The Committee currently consists of three independent non-executive directors including at least one member with recent and relevant financial experience. Also, within the committee, there are individuals who have retail and consumer brand experience.
The Committee has a schedule of regular, structured meetings and will consult with external auditors and senior management where appropriate. The Committee considers financial reporting and reviews the Group's accounting policies, annual statements and internal controls. In particular, any major accounting issues of a subjective nature are discussed by the Committee. The Committee also reviews internal and external audit activity and the effectiveness of the risk management process; significant risk issues are referred to the Board for consideration.
The Committee currently consists of the Chairman (who also chairs the Committee), the senior independent non-executive director and two independent non-executive directors. The Committee will meet as required to fulfil its duties of reviewing the Board structure and composition and identifying and nominating candidates to fill Board vacancies as they arise.

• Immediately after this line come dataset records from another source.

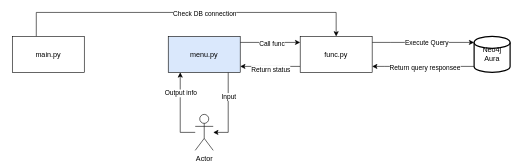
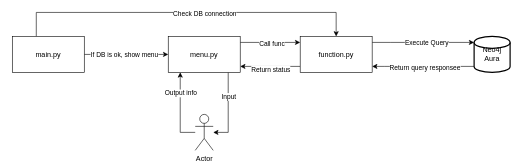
  <mxCell id="0" />
  <mxCell id="1" parent="0" />
+ <mxCell id="2" style="edgeStyle=orthogonalEdgeStyle;rounded=0;orthogonalLoop=1;jettySize=auto;html=1;entryX=0;entryY=0.5;entryDx=0;entryDy=0;" edge="1" parent="1" source="6" target="16"><mxGeometry relative="1" as="geometry"><Array as="points" /></mxGeometry></mxCell>
+ <mxCell id="3" value="If DB is ok, show menu" style="edgeLabel;html=1;align=center;verticalAlign=middle;resizable=0;points=[];" vertex="1" connectable="0" parent="2"><mxGeometry x="-0.583" relative="1" as="geometry"><mxPoint x="37" as="offset" /></mxGeometry></mxCell>
  <mxCell id="4" style="edgeStyle=orthogonalEdgeStyle;rounded=0;orthogonalLoop=1;jettySize=auto;html=1;entryX=0.5;entryY=0;entryDx=0;entryDy=0;" edge="1" parent="1" source="6" target="11"><mxGeometry relative="1" as="geometry"><Array as="points"><mxPoint x="60" y="20" /><mxPoint x="560" y="20" /></Array></mxGeometry></mxCell>
  <mxCell id="5" value="Check DB connection" style="edgeLabel;html=1;align=center;verticalAlign=middle;resizable=0;points=[];" vertex="1" connectable="0" parent="4"><mxGeometry x="-0.575" y="-2" relative="1" as="geometry"><mxPoint x="197" as="offset" /></mxGeometry></mxCell>
  <mxCell id="6" value="main.py" style="rounded=0;whiteSpace=wrap;html=1;" vertex="1" parent="1"><mxGeometry x="20" y="60" width="120" height="60" as="geometry" /></mxCell>
  <mxCell id="7" style="edgeStyle=orthogonalEdgeStyle;rounded=0;orthogonalLoop=1;jettySize=auto;html=1;" edge="1" parent="1" source="11" target="19"><mxGeometry relative="1" as="geometry"><Array as="points"><mxPoint x="650" y="70" /><mxPoint x="650" y="70" /></Array></mxGeometry></mxCell>
  <mxCell id="8" value="Execute Query" style="edgeLabel;html=1;align=center;verticalAlign=middle;resizable=0;points=[];" vertex="1" connectable="0" parent="7"><mxGeometry x="-0.378" y="5" relative="1" as="geometry"><mxPoint x="37" y="5" as="offset" /></mxGeometry></mxCell>
  <mxCell id="9" style="edgeStyle=orthogonalEdgeStyle;rounded=0;orthogonalLoop=1;jettySize=auto;html=1;" edge="1" parent="1" source="11" target="16"><mxGeometry relative="1" as="geometry"><Array as="points"><mxPoint x="450" y="110" /><mxPoint x="450" y="110" /></Array></mxGeometry></mxCell>
  <mxCell id="10" value="Return status" style="edgeLabel;html=1;align=center;verticalAlign=middle;resizable=0;points=[];" vertex="1" connectable="0" parent="9"><mxGeometry x="0.009" y="4" relative="1" as="geometry"><mxPoint as="offset" /></mxGeometry></mxCell>
- <mxCell id="11" value="func.py" style="rounded=0;whiteSpace=wrap;html=1;" vertex="1" parent="1"><mxGeometry x="500" y="60" width="120" height="60" as="geometry" /></mxCell>
+ <mxCell id="11" value="function.py" style="rounded=0;whiteSpace=wrap;html=1;" vertex="1" parent="1"><mxGeometry x="500" y="60" width="120" height="60" as="geometry" /></mxCell>
  <mxCell id="12" style="edgeStyle=orthogonalEdgeStyle;rounded=0;orthogonalLoop=1;jettySize=auto;html=1;" edge="1" parent="1" source="16" target="22"><mxGeometry relative="1" as="geometry"><Array as="points"><mxPoint x="380" y="220" /></Array></mxGeometry></mxCell>
  <mxCell id="13" value="Input" style="edgeLabel;html=1;align=center;verticalAlign=middle;resizable=0;points=[];" vertex="1" connectable="0" parent="12"><mxGeometry x="0.053" relative="1" as="geometry"><mxPoint y="-26" as="offset" /></mxGeometry></mxCell>
  <mxCell id="14" style="edgeStyle=orthogonalEdgeStyle;rounded=0;orthogonalLoop=1;jettySize=auto;html=1;" edge="1" parent="1" source="16" target="11"><mxGeometry relative="1" as="geometry"><Array as="points"><mxPoint x="460" y="70" /><mxPoint x="460" y="70" /></Array></mxGeometry></mxCell>
  <mxCell id="15" value="Call func" style="edgeLabel;html=1;align=center;verticalAlign=middle;resizable=0;points=[];" vertex="1" connectable="0" parent="14"><mxGeometry x="0.049" y="-1" relative="1" as="geometry"><mxPoint as="offset" /></mxGeometry></mxCell>
- <mxCell id="16" value="menu.py" style="rounded=0;whiteSpace=wrap;html=1;fillColor=#dae8fc;" vertex="1" parent="1"><mxGeometry x="280" y="60" width="120" height="60" as="geometry" /></mxCell>
+ <mxCell id="16" value="menu.py" style="rounded=0;whiteSpace=wrap;html=1;" vertex="1" parent="1"><mxGeometry x="280" y="60" width="120" height="60" as="geometry" /></mxCell>
  <mxCell id="17" style="edgeStyle=orthogonalEdgeStyle;rounded=0;orthogonalLoop=1;jettySize=auto;html=1;" edge="1" parent="1" source="19" target="11"><mxGeometry relative="1" as="geometry"><Array as="points"><mxPoint x="640" y="110" /><mxPoint x="640" y="110" /></Array></mxGeometry></mxCell>
  <mxCell id="18" value="Return query responsee" style="edgeLabel;html=1;align=center;verticalAlign=middle;resizable=0;points=[];" vertex="1" connectable="0" parent="17"><mxGeometry x="-0.028" y="1" relative="1" as="geometry"><mxPoint as="offset" /></mxGeometry></mxCell>
  <mxCell id="19" value="Neo4j Aura" style="strokeWidth=2;html=1;shape=mxgraph.flowchart.database;whiteSpace=wrap;" vertex="1" parent="1"><mxGeometry x="790" y="60" width="60" height="60" as="geometry" /></mxCell>
  <mxCell id="20" style="edgeStyle=orthogonalEdgeStyle;rounded=0;orthogonalLoop=1;jettySize=auto;html=1;" edge="1" parent="1" source="22" target="16"><mxGeometry relative="1" as="geometry"><Array as="points"><mxPoint x="300" y="160" /><mxPoint x="300" y="160" /></Array></mxGeometry></mxCell>
  <mxCell id="21" value="Output info" style="edgeLabel;html=1;align=center;verticalAlign=middle;resizable=0;points=[];" vertex="1" connectable="0" parent="20"><mxGeometry x="-0.122" relative="1" as="geometry"><mxPoint y="-36" as="offset" /></mxGeometry></mxCell>
  <mxCell id="22" value="Actor" style="shape=umlActor;verticalLabelPosition=bottom;verticalAlign=top;html=1;outlineConnect=0;" vertex="1" parent="1"><mxGeometry x="325" y="190" width="30" height="60" as="geometry" /></mxCell>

The Committee will develop written specifications for each appointment and external consultants will be used, as necessary, to assist in identifying suitable candidates. The Chairman is responsible for providing a shortlist of candidates for consideration by the Board. The final candidate is then subject to formal nomination by the Committee and approval by the Board.
The Committee consists of five independent non-executive directors and is chaired by a member who has served for at least 12 months on a Remuneration Committee prior to appointment. The Committee will meet as required. The Committee determines the remuneration of the executive directors and will review remuneration of senior management.
Third party remuneration consultants used this year and in prior years were assessed to be independent.